--- Excerpt provided ---

For the past couple of years we have seen an increase in the fondness of natural hair. It’s been a tough battle for natural hair lovers as they face the temptation of fake hair. Let me not call it ‘fake hair’ as a fancy, less derogatory name has been created for it. Urban girls and ladies call it ‘the weave’. Don’t get me wrong weave is great and brings out your outer beauty, it works for many of us. Reality is though, your hair needs to rest, imagine being stuck in a stuffy room for months? Not cool hey. Just as so, our hair needs fresh air. Different artists and hair technologists have seen this niche.

The natural hair trend has increased as from 2008 till present. In 2008, the Afro was making waves, allowing for African sisters to resist the weave since the afro was a less expensive alternative. Dreadlocks as well became a big hooha, young girls were moving towards this trend as it was then not seen as ‘i-hairstyle yo-auntie.’ Although with many attachments to the dreadlock hairstyle, it has made phenomenal changes to the fashion industry as celebrities such as Samkelo Ndlovu have been rocking it.

Famous for its status, weave has been proven to damage natural hair. Whether the weave is Brazilian, Indian, or Hong Kong, a weak hairline plus fake hair will result in a non-existent hairline *smh*. Weave does not care who you are or how much you earn. You could be the girl next-door, Naomi Campbell or Khanyi Mbau. Give that weave a chance to destroy you and you will be destroyed.

Part of the many reasons as to why natural hair is trending is that people are starting to release that these weaves we pay R500 – R 5000 for, aren’t the long term asset they claim to be. We have been introduced to better long term beneficial alternatives. In 2010 we saw the rise of ‘the Mohawk.’ Though it did not work for all of us *smh* it was sexy funk and hippy adding to the whole swagger culture. New to our KZN territory is the ‘dry curl’ and ‘dry perm’ hair-do. These have been trending in Johannesburg for over a year now, worn by the likes of Noni Gasa and Azania Ndoro.

Let us take pride in our natural hair and take care of our hairlines. We do not want our hairline to look like Naomi Campbell at the age of 26. Think long term.

---

Request 1.
Using the article on natural hair, answer:
(a) In what year was the Afro making waves?
(b) What price range does it give for weaves?
(c) In which city have the "dry curl" and "dry perm" been trending for over a year?
Request 2. Reproduce the part of the article on natural hair that opens with "Let us take" and closes with "Think long term.", swapping "pride" for "joy".
The listing that follows the article plays no part here.

--- Source material ---

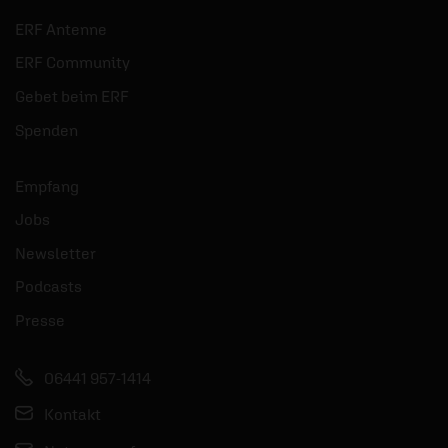
ERF Antenne
ERF Community
Gebet beim ERF
Spenden
Empfang
Jobs
Newsletter
Podcasts
Presse
06441 957-1414
Kontakt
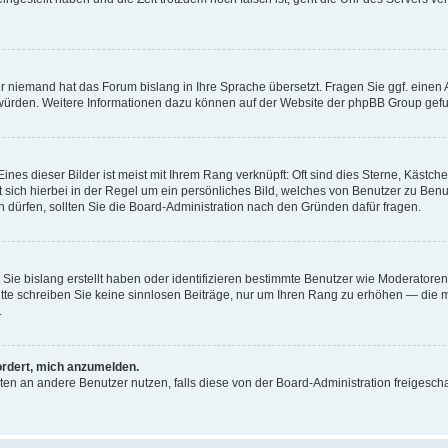
er niemand hat das Forum bislang in Ihre Sprache übersetzt. Fragen Sie ggf. einen A
en würden. Weitere Informationen dazu können auf der Website der phpBB Group gef
nes dieser Bilder ist meist mit Ihrem Rang verknüpft: Oft sind dies Sterne, Kästch
t sich hierbei in der Regel um ein persönliches Bild, welches von Benutzer zu Ben
dürfen, sollten Sie die Board-Administration nach den Gründen dafür fragen.
 Sie bislang erstellt haben oder identifizieren bestimmte Benutzer wie Moderato
 Bitte schreiben Sie keine sinnlosen Beiträge, nur um Ihren Rang zu erhöhen — die
.
ordert, mich anzumelden.
ichten an andere Benutzer nutzen, falls diese von der Board-Administration freige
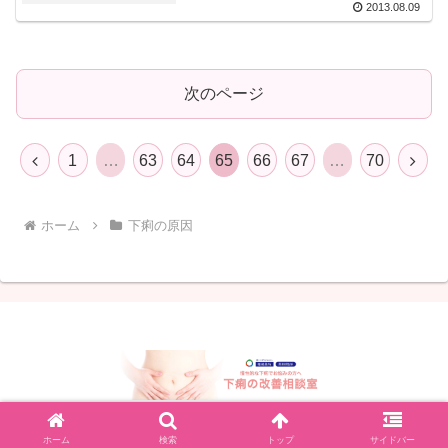
2013.08.09
次のページ
前
次
1
…
63
64
65
66
67
…
70
へ
へ
ホーム
下痢の原因
© 2012 下痢の改善相談室.
ホーム
検索
トップ
サイドバー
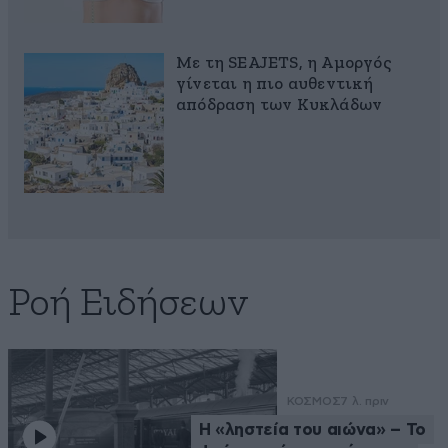
Με τη SEAJETS, η Αμοργός
γίνεται η πιο αυθεντική
απόδραση των Κυκλάδων
Ροή Ειδήσεων
ΚΟΣΜΟΣ
7 λ. πριν
Η «ληστεία του αιώνα» – Το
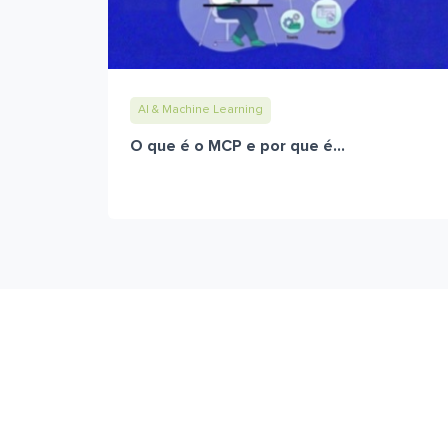
AI & Machine Learning
O que é o MCP e por que é...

---

Problem solution 1.
(a) 2008
(b) R500 – R 5000
(c) Johannesburg

Problem solution 2.
Let us take joy in our natural hair and take care of our hairlines. We do not want our hairline to look like Naomi Campbell at the age of 26. Think long term.